He was born into the world. “The world is the manger.”
All of us good, church-going Christians know this, of course, when
we let ourselves think about it. But most of us still manage to avoid experiencing
it in our lives. That place called Christmas is so dazzling and alluring that
we put all our hope for joy and fulfillment into our brief stay in that
luxurious location in our year.
But the truly fortunate among us have found ourselves, like
Buechner’s clergyman, suddenly, surprisingly, in the manger. As we wash the car
or babysit the grandkids, we realize we’re in the manger. As we greet the store
clerk or commute to work, we realize we’re in the manger. As we sit in the
too-quiet house in the evening or listen to our co-workers’ complaining, we realize
we’re in the manger.
How do we know? It’s hard to say. It’s usually just a momentary
thing, an awareness that there is something true and right and hopeful and
loving that is both present in this place and greater than it. But we know in our
hearts that Christmas has arrived, Jesus has been born, and is alive, in this place. Not in an idealized world
blanketed with snow and twinkling with lights. Jesus is here, in the noise and in the quiet, in the mess and discomfort and
grief and anger. And once that realization is made, we’re never completely
comfortable moving back to that place we call Christmas, that contrived
existence of merry and bright.
I truly hope we all enjoy our stay in that place called Christmas.

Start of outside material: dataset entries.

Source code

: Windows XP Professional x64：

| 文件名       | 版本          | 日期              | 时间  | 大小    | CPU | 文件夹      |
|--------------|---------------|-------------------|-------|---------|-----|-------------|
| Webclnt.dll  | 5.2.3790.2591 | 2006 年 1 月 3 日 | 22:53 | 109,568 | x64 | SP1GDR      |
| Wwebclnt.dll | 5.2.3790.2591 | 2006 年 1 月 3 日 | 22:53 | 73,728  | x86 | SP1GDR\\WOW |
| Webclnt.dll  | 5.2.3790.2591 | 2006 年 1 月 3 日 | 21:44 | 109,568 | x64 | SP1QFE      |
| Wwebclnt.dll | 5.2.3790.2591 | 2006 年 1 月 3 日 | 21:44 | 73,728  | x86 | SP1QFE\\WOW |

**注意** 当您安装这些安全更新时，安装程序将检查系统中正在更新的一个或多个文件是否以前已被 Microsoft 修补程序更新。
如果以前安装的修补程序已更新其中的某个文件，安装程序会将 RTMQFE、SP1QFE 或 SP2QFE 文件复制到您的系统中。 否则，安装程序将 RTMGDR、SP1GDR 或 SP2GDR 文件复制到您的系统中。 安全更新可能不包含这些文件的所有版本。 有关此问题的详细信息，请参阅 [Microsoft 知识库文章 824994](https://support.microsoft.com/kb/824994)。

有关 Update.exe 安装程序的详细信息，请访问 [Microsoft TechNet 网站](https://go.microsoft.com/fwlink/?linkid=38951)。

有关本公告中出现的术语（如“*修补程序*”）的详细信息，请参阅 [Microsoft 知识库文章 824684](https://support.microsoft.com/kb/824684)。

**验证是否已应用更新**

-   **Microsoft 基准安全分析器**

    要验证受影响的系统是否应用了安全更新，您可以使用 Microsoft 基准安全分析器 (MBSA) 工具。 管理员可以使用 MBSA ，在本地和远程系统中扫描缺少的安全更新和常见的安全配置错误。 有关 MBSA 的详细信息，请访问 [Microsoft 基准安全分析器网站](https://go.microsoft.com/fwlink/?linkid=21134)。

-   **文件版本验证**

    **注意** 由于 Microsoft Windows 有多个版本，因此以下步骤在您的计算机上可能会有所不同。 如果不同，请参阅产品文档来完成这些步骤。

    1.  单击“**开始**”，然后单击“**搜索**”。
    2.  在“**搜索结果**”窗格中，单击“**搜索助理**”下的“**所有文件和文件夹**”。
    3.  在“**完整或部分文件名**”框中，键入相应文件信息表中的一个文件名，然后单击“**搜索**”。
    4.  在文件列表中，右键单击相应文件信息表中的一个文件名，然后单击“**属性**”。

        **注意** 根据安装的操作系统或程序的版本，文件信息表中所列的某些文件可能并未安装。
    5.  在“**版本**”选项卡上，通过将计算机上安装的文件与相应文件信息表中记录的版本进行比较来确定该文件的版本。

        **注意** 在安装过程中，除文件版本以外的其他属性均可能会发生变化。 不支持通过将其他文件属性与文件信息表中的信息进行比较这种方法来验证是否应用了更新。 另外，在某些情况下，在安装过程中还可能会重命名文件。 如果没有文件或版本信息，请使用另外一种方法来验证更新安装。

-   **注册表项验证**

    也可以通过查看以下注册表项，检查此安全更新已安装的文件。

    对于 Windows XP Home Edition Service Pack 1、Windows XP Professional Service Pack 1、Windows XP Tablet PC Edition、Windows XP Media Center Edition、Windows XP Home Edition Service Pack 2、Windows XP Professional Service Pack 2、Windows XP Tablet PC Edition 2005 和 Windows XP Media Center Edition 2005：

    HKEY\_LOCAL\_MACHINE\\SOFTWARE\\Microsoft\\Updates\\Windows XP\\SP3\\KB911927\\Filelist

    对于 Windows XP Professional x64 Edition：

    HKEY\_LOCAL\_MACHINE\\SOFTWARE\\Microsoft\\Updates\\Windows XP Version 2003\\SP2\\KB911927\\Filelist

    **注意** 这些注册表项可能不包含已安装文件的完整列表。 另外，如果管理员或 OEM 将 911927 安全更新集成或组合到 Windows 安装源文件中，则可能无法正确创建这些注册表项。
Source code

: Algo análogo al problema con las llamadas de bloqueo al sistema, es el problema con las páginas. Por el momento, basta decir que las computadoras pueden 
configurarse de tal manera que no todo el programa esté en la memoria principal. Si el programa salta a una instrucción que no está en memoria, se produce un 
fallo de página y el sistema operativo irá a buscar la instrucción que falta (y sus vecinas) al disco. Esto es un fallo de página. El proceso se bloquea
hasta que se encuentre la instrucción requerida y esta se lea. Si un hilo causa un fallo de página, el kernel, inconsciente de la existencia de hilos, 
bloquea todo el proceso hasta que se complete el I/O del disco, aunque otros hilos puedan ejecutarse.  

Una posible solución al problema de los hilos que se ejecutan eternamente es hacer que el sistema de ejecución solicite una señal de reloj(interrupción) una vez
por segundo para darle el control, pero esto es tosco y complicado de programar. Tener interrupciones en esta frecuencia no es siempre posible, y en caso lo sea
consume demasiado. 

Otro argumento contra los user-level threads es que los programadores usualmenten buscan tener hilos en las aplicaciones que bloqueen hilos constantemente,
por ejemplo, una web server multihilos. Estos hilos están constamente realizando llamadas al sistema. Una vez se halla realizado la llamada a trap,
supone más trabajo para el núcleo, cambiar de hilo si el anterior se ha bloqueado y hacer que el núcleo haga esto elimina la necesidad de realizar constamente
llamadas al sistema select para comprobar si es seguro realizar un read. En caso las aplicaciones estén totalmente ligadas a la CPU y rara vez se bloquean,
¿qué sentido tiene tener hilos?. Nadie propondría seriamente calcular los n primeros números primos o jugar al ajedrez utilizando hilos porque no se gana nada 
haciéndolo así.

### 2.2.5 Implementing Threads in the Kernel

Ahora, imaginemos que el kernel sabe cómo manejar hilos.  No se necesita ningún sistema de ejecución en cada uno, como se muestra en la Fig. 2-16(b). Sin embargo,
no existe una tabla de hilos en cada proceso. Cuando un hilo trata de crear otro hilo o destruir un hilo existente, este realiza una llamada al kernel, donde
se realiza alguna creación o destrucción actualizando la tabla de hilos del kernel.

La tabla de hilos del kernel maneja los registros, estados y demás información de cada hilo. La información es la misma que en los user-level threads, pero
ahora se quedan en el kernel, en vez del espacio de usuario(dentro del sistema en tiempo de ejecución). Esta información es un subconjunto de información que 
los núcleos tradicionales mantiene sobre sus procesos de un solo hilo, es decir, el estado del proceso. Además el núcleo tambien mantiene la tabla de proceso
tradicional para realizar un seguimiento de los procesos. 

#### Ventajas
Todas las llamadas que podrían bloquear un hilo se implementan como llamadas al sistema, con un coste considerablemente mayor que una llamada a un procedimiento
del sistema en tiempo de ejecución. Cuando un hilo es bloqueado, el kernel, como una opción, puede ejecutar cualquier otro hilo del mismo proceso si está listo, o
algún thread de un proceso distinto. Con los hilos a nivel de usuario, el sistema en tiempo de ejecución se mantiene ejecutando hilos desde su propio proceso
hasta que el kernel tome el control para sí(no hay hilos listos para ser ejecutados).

It is a place of peace and joy and hope. It’s a place I wish we all could stay
for as long as we like.
But when we move out, as we all must eventually, my greater hope
is that we will experience Christmas in all the other places of our lives. I
hope that we find ourselves in the manger again and again, that we experience
Christ born into the world as it really is, and not as we contrive it to be.
Because then we will have arrived in a Christmas that never ends.
We can live there always. It won’t depend on finding the perfect gift or
getting along with our relatives. It won’t need snow or reindeer paper. We will
be in Christmas, all year long, knowing Jesus is God with us, everywhere and at
all times. That is the Christmas I wish for us all. Amen.